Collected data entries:
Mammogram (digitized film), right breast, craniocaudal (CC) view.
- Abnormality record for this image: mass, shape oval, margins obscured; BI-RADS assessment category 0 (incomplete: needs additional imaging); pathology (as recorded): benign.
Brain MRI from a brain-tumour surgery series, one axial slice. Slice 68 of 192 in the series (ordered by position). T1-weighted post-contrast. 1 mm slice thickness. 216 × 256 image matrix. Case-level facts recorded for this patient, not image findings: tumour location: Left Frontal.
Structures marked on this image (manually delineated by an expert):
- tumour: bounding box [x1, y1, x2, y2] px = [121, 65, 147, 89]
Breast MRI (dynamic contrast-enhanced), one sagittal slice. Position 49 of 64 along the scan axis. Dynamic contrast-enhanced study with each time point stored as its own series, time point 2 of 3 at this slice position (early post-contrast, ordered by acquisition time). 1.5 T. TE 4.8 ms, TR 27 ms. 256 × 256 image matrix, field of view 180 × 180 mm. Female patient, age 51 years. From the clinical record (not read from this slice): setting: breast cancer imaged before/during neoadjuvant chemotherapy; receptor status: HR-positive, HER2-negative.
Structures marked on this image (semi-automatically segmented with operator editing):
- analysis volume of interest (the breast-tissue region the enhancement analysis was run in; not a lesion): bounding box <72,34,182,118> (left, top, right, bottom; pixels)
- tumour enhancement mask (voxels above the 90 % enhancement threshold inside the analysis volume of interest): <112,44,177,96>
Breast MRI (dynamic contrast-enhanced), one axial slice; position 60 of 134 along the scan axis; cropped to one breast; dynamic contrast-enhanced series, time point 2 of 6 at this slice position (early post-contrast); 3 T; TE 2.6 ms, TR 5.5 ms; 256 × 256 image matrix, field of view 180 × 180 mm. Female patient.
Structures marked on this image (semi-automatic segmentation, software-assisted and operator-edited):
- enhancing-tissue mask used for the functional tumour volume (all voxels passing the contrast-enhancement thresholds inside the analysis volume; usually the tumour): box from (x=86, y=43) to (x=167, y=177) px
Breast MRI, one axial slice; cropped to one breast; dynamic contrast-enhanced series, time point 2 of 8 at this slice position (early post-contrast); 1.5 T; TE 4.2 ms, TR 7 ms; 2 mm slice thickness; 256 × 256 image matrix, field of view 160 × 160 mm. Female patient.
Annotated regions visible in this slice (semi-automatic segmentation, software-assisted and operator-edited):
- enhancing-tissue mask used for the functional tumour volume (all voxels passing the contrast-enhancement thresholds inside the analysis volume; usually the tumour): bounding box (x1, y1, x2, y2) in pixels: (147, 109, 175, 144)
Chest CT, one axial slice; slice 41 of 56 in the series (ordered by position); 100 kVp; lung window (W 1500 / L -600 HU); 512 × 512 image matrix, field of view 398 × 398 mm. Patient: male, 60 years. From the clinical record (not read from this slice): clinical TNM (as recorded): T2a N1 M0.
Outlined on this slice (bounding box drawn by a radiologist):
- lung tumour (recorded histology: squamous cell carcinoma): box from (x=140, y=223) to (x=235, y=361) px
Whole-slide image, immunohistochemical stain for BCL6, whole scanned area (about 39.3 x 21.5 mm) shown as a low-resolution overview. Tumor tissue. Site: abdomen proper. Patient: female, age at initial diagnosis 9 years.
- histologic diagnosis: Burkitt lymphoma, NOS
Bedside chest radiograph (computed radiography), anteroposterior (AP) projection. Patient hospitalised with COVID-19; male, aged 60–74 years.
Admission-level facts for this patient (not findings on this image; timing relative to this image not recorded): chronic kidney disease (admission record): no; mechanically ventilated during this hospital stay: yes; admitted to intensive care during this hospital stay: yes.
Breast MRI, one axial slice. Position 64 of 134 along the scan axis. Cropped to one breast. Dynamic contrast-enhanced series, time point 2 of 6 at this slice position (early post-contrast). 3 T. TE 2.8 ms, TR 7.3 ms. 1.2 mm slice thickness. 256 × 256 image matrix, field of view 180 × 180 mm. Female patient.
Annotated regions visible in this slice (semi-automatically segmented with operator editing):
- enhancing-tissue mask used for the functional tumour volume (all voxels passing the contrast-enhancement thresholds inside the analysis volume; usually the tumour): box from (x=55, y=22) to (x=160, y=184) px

▸ **Task item**: In your answer, reproduce every entry exactly as it was written.

▸ **Written response**:
Mammogram (digitized film), right breast, craniocaudal (CC) view.
- Abnormality record for this image: mass, shape oval, margins obscured; BI-RADS assessment category 0 (incomplete: needs additional imaging); pathology (as recorded): benign.
Brain MRI from a brain-tumour surgery series, one axial slice. Slice 68 of 192 in the series (ordered by position). T1-weighted post-contrast. 1 mm slice thickness. 216 × 256 image matrix. Case-level facts recorded for this patient, not image findings: tumour location: Left Frontal.
Structures marked on this image (manually delineated by an expert):
- tumour: bounding box [x1, y1, x2, y2] px = [121, 65, 147, 89]
Breast MRI (dynamic contrast-enhanced), one sagittal slice. Position 49 of 64 along the scan axis. Dynamic contrast-enhanced study with each time point stored as its own series, time point 2 of 3 at this slice position (early post-contrast, ordered by acquisition time). 1.5 T. TE 4.8 ms, TR 27 ms. 256 × 256 image matrix, field of view 180 × 180 mm. Female patient, age 51 years. From the clinical record (not read from this slice): setting: breast cancer imaged before/during neoadjuvant chemotherapy; receptor status: HR-positive, HER2-negative.
Structures marked on this image (semi-automatically segmented with operator editing):
- analysis volume of interest (the breast-tissue region the enhancement analysis was run in; not a lesion): bounding box <72,34,182,118> (left, top, right, bottom; pixels)
- tumour enhancement mask (voxels above the 90 % enhancement threshold inside the analysis volume of interest): <112,44,177,96>
Breast MRI (dynamic contrast-enhanced), one axial slice; position 60 of 134 along the scan axis; cropped to one breast; dynamic contrast-enhanced series, time point 2 of 6 at this slice position (early post-contrast); 3 T; TE 2.6 ms, TR 5.5 ms; 256 × 256 image matrix, field of view 180 × 180 mm. Female patient.
Structures marked on this image (semi-automatic segmentation, software-assisted and operator-edited):
- enhancing-tissue mask used for the functional tumour volume (all voxels passing the contrast-enhancement thresholds inside the analysis volume; usually the tumour): box from (x=86, y=43) to (x=167, y=177) px
Breast MRI, one axial slice; cropped to one breast; dynamic contrast-enhanced series, time point 2 of 8 at this slice position (early post-contrast); 1.5 T; TE 4.2 ms, TR 7 ms; 2 mm slice thickness; 256 × 256 image matrix, field of view 160 × 160 mm. Female patient.
Annotated regions visible in this slice (semi-automatic segmentation, software-assisted and operator-edited):
- enhancing-tissue mask used for the functional tumour volume (all voxels passing the contrast-enhancement thresholds inside the analysis volume; usually the tumour): bounding box (x1, y1, x2, y2) in pixels: (147, 109, 175, 144)
Chest CT, one axial slice; slice 41 of 56 in the series (ordered by position); 100 kVp; lung window (W 1500 / L -600 HU); 512 × 512 image matrix, field of view 398 × 398 mm. Patient: male, 60 years. From the clinical record (not read from this slice): clinical TNM (as recorded): T2a N1 M0.
Outlined on this slice (bounding box drawn by a radiologist):
- lung tumour (recorded histology: squamous cell carcinoma): box from (x=140, y=223) to (x=235, y=361) px
Whole-slide image, immunohistochemical stain for BCL6, whole scanned area (about 39.3 x 21.5 mm) shown as a low-resolution overview. Tumor tissue. Site: abdomen proper. Patient: female, age at initial diagnosis 9 years.
- histologic diagnosis: Burkitt lymphoma, NOS
Bedside chest radiograph (computed radiography), anteroposterior (AP) projection. Patient hospitalised with COVID-19; male, aged 60–74 years.
Admission-level facts for this patient (not findings on this image; timing relative to this image not recorded): chronic kidney disease (admission record): no; mechanically ventilated during this hospital stay: yes; admitted to intensive care during this hospital stay: yes.
Breast MRI, one axial slice. Position 64 of 134 along the scan axis. Cropped to one breast. Dynamic contrast-enhanced series, time point 2 of 6 at this slice position (early post-contrast). 3 T. TE 2.8 ms, TR 7.3 ms. 1.2 mm slice thickness. 256 × 256 image matrix, field of view 180 × 180 mm. Female patient.
Annotated regions visible in this slice (semi-automatically segmented with operator editing):
- enhancing-tissue mask used for the functional tumour volume (all voxels passing the contrast-enhancement thresholds inside the analysis volume; usually the tumour): box from (x=55, y=22) to (x=160, y=184) px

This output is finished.